# [Exercise instructions]
Your answer should hold every line of the records below that contains the string "Part".

[Extracted page text data]
---*---

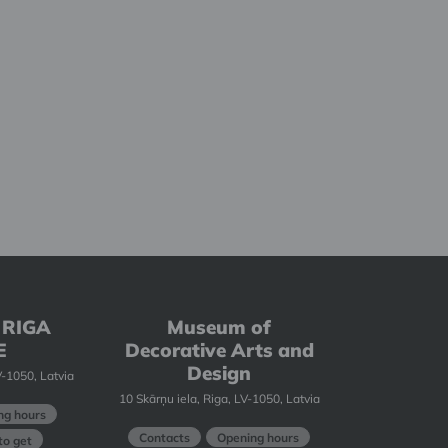
 RIGA
Museum of
E
Decorative Arts and
Design
-1050, Latvia
10 Skārņu iela, Riga, LV-1050, Latvia
ng hours
Contacts
Opening hours
o get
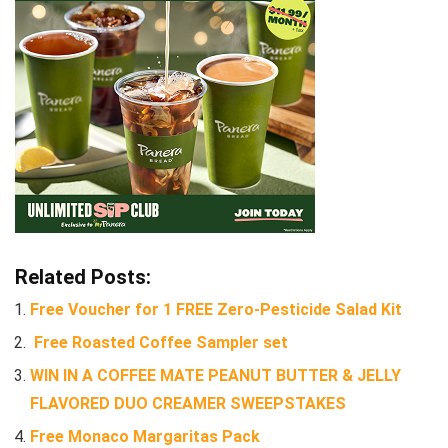
Related Posts:
Free Voucher for 1 FREE Zero-Pesticide Salad Kit
Free Roasted Coffee Sampler set
WIN IN A COFFEE MATE PEANUT BUTTER & JELLY
FLAVORED DUO CREAMER SWEEPSTAKES
Free Monaco Margaritas Pack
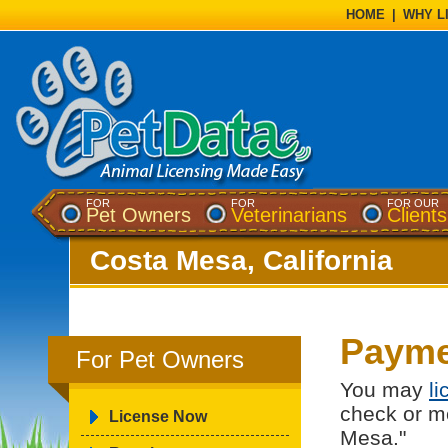
HOME
|
WHY L
FOR
FOR
FOR OUR
Pet Owners
Veterinarians
Clients
Costa Mesa, California
Payme
For Pet Owners
You may
l
check or m
License Now
Mesa."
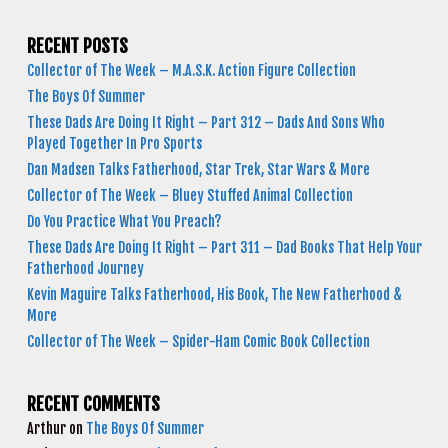
RECENT POSTS
Collector of The Week – M.A.S.K. Action Figure Collection
The Boys Of Summer
These Dads Are Doing It Right – Part 312 – Dads And Sons Who
Played Together In Pro Sports
Dan Madsen Talks Fatherhood, Star Trek, Star Wars & More
Collector of The Week – Bluey Stuffed Animal Collection
Do You Practice What You Preach?
These Dads Are Doing It Right – Part 311 – Dad Books That Help Your
Fatherhood Journey
Kevin Maguire Talks Fatherhood, His Book, The New Fatherhood &
More
Collector of The Week – Spider-Ham Comic Book Collection
RECENT COMMENTS
Arthur
on
The Boys Of Summer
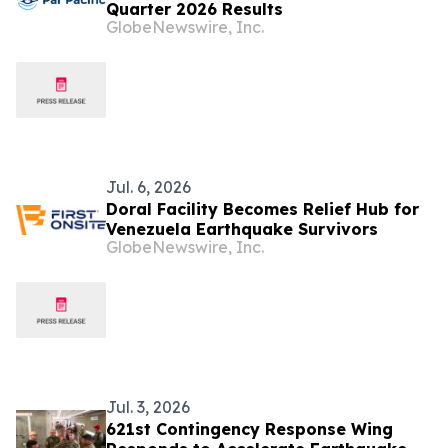
Quarter 2026 Results
GlobeNewswire, Inc.
Jul. 6, 2026
Doral Facility Becomes Relief Hub for
Venezuela Earthquake Survivors
GlobeNewswire, Inc.
Jul. 3, 2026
621st Contingency Response Wing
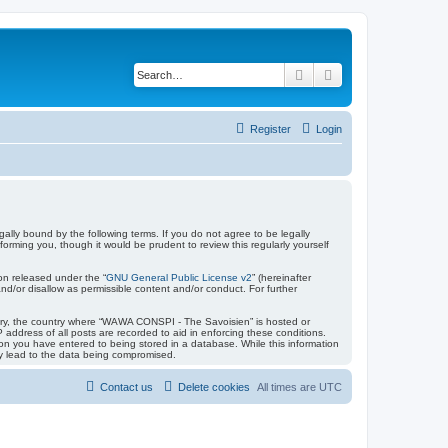
Search
Advanced search
Register
Login
lly bound by the following terms. If you do not agree to be legally
ming you, though it would be prudent to review this regularly yourself
on released under the “
GNU General Public License v2
” (hereinafter
nd/or disallow as permissible content and/or conduct. For further
untry, the country where “WAWA CONSPI - The Savoisien” is hosted or
address of all posts are recorded to aid in enforcing these conditions.
on you have entered to being stored in a database. While this information
ay lead to the data being compromised.
Contact us
Delete cookies
All times are
UTC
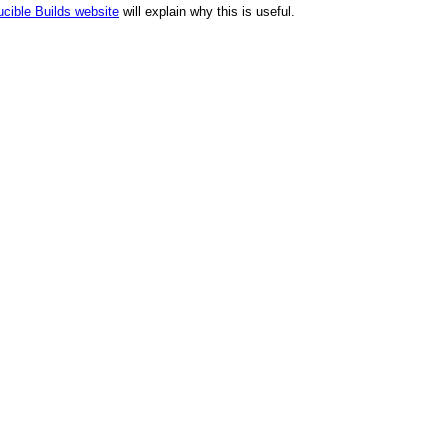
cible Builds website
will explain why this is useful.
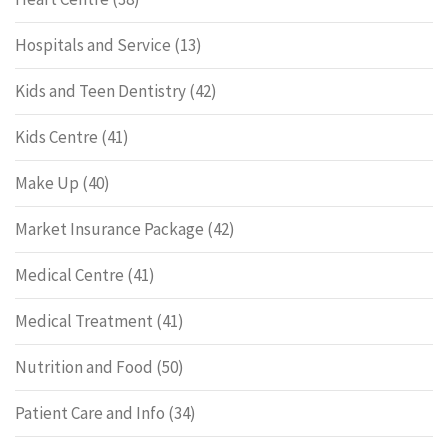
Hospitals and Service
(13)
Kids and Teen Dentistry
(42)
Kids Centre
(41)
Make Up
(40)
Market Insurance Package
(42)
Medical Centre
(41)
Medical Treatment
(41)
Nutrition and Food
(50)
Patient Care and Info
(34)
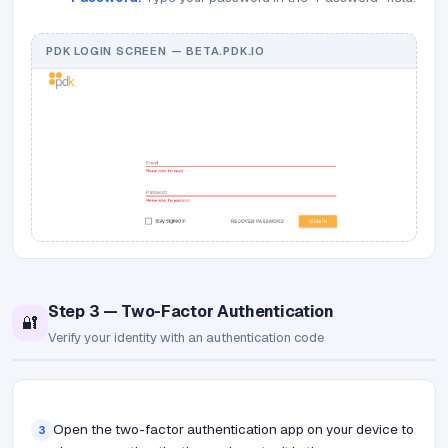
PDK LOGIN SCREEN — BETA.PDK.IO
Step 3 — Two-Factor Authentication
🔐
Verify your identity with an authentication code
Open the two-factor authentication app on your device to
3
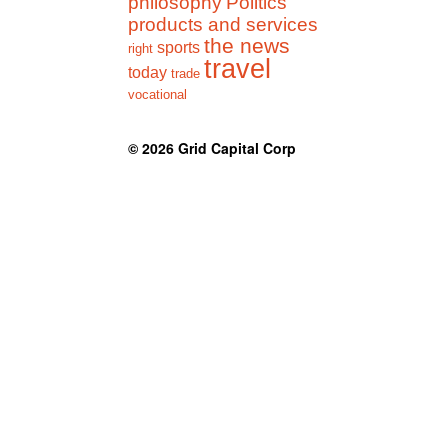
philosophy
Politics
products and services
the news
sports
right
travel
today
trade
vocational
© 2026
Grid Capital Corp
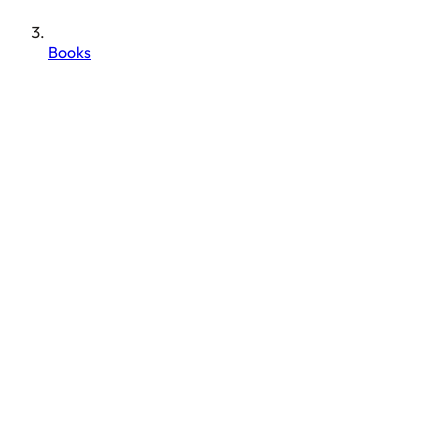
Books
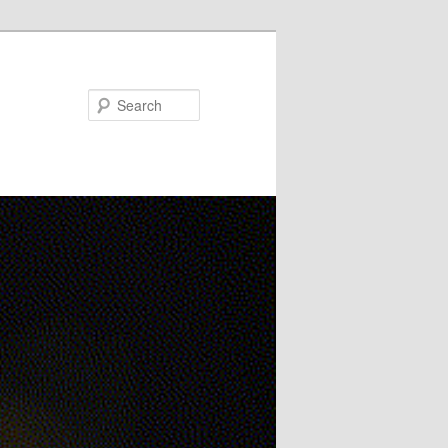
Search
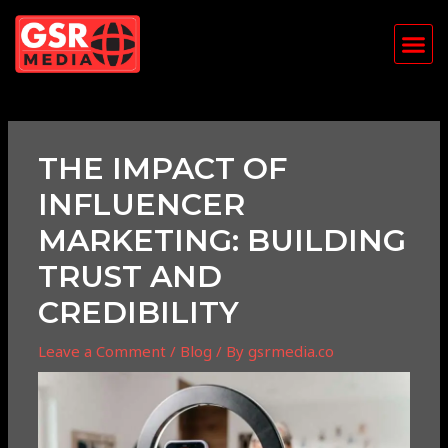
Skip
Post
Me
to
navigation
content
THE IMPACT OF
INFLUENCER
MARKETING: BUILDING
TRUST AND
CREDIBILITY
Leave a Comment
/
Blog
/ By
gsrmedia.co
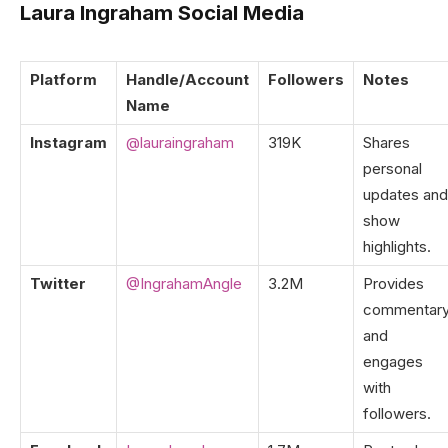
Laura Ingraham Social Media
Platform
Handle/Account
Followers
Notes
Name
Instagram
@lauraingraham
319K
Shares
personal
updates and
show
highlights.
Twitter
@IngrahamAngle
3.2M
Provides
commentar
and
engages
with
followers.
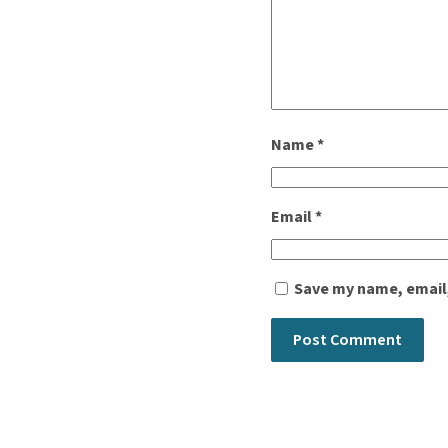
Name
*
Email
*
Save my name, email,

---*---

# [Response to the exercise]
These Dads Are Doing It Right – Part 312 – Dads And Sons Who
These Dads Are Doing It Right – Part 311 – Dad Books That Help Your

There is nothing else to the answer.